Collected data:
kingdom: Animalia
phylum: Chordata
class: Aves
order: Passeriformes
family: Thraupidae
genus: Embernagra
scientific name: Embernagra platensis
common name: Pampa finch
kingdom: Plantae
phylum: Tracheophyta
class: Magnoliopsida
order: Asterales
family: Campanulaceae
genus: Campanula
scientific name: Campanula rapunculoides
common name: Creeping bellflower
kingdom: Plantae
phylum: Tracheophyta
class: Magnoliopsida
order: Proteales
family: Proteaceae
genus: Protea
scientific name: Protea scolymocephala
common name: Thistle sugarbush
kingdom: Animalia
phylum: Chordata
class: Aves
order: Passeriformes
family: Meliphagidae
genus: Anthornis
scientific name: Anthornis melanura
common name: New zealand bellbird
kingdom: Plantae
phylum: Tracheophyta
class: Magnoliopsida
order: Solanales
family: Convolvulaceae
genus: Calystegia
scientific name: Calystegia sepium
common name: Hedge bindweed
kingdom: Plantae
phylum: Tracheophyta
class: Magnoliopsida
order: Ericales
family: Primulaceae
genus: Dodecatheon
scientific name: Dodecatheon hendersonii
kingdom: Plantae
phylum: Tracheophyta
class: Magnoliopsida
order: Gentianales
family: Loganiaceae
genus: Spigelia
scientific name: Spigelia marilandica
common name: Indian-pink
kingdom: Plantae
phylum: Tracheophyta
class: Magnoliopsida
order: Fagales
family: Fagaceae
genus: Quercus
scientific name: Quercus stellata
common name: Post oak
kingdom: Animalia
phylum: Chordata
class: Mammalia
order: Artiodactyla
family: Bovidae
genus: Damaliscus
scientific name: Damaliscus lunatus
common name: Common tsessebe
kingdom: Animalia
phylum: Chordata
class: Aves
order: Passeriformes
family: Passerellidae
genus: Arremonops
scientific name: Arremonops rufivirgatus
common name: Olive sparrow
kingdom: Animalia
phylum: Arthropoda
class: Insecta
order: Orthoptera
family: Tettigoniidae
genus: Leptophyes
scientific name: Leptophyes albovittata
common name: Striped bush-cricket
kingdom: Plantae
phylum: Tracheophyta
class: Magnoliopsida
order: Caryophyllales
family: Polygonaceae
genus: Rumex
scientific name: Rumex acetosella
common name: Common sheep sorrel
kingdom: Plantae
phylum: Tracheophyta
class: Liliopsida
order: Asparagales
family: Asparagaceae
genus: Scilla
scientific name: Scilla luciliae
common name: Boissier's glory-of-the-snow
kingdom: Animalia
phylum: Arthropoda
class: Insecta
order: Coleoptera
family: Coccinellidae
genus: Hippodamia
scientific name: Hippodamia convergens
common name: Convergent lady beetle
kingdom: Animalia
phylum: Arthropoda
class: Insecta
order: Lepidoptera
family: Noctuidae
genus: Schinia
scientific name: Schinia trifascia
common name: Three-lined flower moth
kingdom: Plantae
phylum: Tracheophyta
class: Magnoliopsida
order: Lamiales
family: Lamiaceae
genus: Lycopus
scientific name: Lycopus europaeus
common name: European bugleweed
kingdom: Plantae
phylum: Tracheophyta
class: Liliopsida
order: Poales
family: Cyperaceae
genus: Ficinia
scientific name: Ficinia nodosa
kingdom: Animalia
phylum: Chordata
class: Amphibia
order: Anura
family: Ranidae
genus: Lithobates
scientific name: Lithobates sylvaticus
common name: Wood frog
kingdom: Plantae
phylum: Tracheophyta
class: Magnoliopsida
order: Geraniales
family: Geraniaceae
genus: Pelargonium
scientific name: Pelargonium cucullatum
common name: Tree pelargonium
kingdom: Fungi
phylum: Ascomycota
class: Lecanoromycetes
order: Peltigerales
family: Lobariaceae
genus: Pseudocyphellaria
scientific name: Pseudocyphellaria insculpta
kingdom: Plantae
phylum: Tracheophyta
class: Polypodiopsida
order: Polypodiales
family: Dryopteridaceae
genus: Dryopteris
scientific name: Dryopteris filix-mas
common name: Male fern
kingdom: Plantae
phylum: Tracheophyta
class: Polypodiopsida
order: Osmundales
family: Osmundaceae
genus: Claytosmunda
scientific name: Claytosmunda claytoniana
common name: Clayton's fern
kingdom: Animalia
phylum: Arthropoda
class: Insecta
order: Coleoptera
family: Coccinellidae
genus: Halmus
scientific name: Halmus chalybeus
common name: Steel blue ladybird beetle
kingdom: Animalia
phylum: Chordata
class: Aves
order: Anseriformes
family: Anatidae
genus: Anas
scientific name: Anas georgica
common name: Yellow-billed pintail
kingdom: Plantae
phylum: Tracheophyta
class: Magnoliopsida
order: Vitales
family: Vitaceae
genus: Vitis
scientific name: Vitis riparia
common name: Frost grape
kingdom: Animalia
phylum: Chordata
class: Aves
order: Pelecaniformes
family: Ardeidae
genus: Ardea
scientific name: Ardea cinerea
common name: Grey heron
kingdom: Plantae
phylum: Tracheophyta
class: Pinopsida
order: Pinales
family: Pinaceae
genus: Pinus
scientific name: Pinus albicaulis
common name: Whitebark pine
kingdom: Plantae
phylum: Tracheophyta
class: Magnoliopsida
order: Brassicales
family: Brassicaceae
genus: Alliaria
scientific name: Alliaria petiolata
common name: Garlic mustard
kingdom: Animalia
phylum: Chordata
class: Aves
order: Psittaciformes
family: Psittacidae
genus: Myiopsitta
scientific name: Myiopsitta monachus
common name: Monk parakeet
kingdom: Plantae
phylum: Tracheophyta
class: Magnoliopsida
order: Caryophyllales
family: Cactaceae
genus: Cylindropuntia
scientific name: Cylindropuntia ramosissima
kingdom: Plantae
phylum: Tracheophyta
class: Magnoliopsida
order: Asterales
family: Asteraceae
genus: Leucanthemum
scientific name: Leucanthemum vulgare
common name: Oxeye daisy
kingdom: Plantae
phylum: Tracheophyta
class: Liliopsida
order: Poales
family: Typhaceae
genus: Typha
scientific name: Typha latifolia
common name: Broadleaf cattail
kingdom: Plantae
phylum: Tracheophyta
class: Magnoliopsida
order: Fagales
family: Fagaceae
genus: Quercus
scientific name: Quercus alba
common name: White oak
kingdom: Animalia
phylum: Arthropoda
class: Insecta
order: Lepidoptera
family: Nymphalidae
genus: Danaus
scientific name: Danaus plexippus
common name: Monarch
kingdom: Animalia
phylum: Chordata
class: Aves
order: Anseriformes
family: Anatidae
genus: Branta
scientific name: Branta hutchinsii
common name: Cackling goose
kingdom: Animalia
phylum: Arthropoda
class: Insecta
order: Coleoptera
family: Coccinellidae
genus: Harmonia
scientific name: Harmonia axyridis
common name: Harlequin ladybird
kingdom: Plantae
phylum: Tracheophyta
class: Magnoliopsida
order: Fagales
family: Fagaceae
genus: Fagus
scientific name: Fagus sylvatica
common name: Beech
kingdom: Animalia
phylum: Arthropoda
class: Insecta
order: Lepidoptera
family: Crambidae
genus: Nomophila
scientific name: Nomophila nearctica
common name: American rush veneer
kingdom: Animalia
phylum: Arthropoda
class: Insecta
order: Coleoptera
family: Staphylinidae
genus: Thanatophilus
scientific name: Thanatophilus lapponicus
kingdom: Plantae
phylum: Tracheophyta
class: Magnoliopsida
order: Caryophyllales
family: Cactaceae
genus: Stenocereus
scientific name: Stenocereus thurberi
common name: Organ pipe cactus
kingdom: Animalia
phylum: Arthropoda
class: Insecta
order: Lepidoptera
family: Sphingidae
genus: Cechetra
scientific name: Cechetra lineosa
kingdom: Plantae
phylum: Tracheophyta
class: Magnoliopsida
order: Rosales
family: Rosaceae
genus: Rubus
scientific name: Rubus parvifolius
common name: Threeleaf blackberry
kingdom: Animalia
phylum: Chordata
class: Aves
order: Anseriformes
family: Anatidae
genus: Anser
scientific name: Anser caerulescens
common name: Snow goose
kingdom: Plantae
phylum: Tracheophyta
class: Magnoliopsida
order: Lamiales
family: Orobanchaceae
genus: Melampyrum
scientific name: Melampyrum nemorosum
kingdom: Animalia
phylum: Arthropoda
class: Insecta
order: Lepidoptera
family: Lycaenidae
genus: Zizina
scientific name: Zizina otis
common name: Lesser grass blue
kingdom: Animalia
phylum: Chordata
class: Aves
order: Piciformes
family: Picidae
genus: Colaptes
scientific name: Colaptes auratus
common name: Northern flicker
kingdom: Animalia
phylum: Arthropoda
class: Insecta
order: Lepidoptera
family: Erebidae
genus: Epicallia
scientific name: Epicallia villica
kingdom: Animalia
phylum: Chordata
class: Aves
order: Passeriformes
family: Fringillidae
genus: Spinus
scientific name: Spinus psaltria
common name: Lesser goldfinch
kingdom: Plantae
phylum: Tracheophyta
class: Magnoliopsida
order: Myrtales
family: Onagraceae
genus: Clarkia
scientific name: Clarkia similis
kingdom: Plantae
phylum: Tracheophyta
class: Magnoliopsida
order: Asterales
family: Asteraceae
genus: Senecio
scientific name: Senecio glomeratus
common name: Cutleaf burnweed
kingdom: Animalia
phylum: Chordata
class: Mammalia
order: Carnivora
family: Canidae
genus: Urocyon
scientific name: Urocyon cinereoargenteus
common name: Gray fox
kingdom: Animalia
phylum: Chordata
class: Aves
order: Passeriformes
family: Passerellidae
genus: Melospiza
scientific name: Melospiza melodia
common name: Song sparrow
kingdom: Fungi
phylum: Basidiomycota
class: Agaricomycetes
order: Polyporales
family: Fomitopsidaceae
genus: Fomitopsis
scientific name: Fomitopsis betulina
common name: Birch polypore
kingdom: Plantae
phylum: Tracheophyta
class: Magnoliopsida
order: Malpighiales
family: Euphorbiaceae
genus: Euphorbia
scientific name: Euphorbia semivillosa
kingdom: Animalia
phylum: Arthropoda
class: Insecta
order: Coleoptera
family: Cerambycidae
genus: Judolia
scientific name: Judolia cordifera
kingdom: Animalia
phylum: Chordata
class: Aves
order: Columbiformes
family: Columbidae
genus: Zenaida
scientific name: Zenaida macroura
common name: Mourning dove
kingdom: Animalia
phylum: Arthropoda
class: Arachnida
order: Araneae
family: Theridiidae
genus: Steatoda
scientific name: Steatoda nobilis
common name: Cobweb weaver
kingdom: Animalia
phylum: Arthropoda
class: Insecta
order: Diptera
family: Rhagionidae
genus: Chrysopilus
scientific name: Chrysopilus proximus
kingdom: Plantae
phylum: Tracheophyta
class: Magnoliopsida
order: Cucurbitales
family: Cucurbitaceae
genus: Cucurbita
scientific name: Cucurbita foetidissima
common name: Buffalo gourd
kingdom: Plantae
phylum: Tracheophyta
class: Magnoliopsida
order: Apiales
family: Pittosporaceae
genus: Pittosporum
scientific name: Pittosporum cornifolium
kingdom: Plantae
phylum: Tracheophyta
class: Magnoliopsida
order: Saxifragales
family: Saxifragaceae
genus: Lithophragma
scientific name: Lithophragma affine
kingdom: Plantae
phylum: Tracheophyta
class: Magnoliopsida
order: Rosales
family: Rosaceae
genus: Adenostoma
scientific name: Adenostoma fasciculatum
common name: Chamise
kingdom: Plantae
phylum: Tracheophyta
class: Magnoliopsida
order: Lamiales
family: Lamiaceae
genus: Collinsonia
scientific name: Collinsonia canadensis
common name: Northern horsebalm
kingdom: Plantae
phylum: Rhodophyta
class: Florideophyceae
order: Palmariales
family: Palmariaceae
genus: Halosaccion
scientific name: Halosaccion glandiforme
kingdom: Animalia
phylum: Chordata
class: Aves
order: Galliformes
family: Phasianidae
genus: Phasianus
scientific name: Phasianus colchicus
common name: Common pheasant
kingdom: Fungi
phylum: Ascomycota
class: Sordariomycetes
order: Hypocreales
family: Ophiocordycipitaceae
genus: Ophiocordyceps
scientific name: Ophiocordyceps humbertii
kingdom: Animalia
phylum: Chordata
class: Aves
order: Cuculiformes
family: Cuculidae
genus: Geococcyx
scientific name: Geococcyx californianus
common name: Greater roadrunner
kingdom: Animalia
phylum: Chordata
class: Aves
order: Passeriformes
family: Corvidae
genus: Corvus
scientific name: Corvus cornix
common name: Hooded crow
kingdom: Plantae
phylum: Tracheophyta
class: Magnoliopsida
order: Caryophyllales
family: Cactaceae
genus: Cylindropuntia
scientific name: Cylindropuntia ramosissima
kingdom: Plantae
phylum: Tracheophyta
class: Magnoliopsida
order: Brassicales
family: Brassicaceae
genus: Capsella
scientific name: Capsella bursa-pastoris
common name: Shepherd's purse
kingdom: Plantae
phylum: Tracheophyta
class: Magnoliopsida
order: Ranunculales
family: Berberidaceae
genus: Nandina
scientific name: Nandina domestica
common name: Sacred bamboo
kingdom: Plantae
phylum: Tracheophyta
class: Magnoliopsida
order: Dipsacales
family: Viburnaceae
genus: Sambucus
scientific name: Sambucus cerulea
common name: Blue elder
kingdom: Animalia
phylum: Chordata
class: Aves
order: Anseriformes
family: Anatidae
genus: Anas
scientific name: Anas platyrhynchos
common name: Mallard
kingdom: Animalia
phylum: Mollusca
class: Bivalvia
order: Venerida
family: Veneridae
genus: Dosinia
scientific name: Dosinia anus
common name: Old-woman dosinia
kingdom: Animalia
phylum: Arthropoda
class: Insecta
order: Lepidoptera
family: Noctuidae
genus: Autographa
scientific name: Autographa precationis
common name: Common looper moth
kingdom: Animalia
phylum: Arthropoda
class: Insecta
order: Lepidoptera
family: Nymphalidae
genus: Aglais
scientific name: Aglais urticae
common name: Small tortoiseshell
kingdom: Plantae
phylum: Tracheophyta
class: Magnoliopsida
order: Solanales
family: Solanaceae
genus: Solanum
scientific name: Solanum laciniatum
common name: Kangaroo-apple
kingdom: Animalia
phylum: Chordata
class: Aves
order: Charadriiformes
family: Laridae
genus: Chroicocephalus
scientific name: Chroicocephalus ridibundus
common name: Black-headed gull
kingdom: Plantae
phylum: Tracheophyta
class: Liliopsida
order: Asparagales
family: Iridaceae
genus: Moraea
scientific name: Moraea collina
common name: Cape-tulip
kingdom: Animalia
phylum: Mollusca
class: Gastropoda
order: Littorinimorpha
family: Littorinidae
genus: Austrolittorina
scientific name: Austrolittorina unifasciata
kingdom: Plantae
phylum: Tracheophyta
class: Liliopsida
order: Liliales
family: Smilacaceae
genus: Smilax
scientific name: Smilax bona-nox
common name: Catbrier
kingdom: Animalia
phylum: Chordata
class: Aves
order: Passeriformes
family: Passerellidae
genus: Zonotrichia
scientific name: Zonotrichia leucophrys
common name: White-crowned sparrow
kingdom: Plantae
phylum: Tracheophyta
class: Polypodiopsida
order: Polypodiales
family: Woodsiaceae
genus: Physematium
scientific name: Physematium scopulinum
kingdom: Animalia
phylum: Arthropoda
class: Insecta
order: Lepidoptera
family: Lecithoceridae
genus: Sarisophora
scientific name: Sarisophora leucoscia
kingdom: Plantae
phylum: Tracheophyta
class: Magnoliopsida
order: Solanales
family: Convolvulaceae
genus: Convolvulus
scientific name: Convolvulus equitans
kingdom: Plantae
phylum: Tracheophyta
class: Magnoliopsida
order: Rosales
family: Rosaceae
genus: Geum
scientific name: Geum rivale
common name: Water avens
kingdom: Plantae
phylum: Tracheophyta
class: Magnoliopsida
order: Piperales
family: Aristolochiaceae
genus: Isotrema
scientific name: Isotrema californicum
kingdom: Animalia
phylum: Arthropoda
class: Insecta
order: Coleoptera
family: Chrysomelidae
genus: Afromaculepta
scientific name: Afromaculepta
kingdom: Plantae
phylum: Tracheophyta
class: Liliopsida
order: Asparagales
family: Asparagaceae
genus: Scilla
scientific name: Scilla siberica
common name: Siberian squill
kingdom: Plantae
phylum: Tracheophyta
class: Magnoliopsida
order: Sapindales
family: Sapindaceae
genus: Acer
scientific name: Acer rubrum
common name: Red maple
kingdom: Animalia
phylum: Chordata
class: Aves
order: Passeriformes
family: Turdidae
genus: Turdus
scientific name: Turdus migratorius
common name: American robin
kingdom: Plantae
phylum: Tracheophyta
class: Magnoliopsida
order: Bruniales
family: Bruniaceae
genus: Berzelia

## What the task requires
Please copy the listing from the line with "common name: Organ pipe cactus" to the line with "genus: Melampyrum", switching "kingdom" to "realm" and keeping everything else the same.

## Answer
common name: Organ pipe cactus
realm: Animalia
phylum: Arthropoda
class: Insecta
order: Lepidoptera
family: Sphingidae
genus: Cechetra
scientific name: Cechetra lineosa
realm: Plantae
phylum: Tracheophyta
class: Magnoliopsida
order: Rosales
family: Rosaceae
genus: Rubus
scientific name: Rubus parvifolius
common name: Threeleaf blackberry
realm: Animalia
phylum: Chordata
class: Aves
order: Anseriformes
family: Anatidae
genus: Anser
scientific name: Anser caerulescens
common name: Snow goose
realm: Plantae
phylum: Tracheophyta
class: Magnoliopsida
order: Lamiales
family: Orobanchaceae
genus: Melampyrum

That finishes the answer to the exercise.